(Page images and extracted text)
******************************
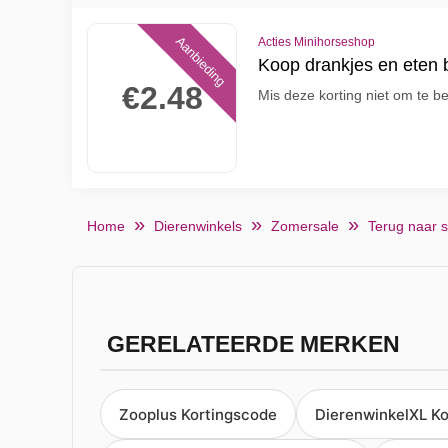
Aanbieding
Acties Minihorseshop
Koop drankjes en eten b
€2.48
Mis deze korting niet om te 
Home
Dierenwinkels
Zomersale
Terug naar 
GERELATEERDE MERKEN
Zooplus Kortingscode
DierenwinkelXL K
******************************
Job: Starting from the line with "Mis deze korting niet om te" and ending with the final line of the data, quote every line exactly, both ends included.

Written answer:
Mis deze korting niet om te 
Home
Dierenwinkels
Zomersale
Terug naar 
GERELATEERDE MERKEN
Zooplus Kortingscode
DierenwinkelXL K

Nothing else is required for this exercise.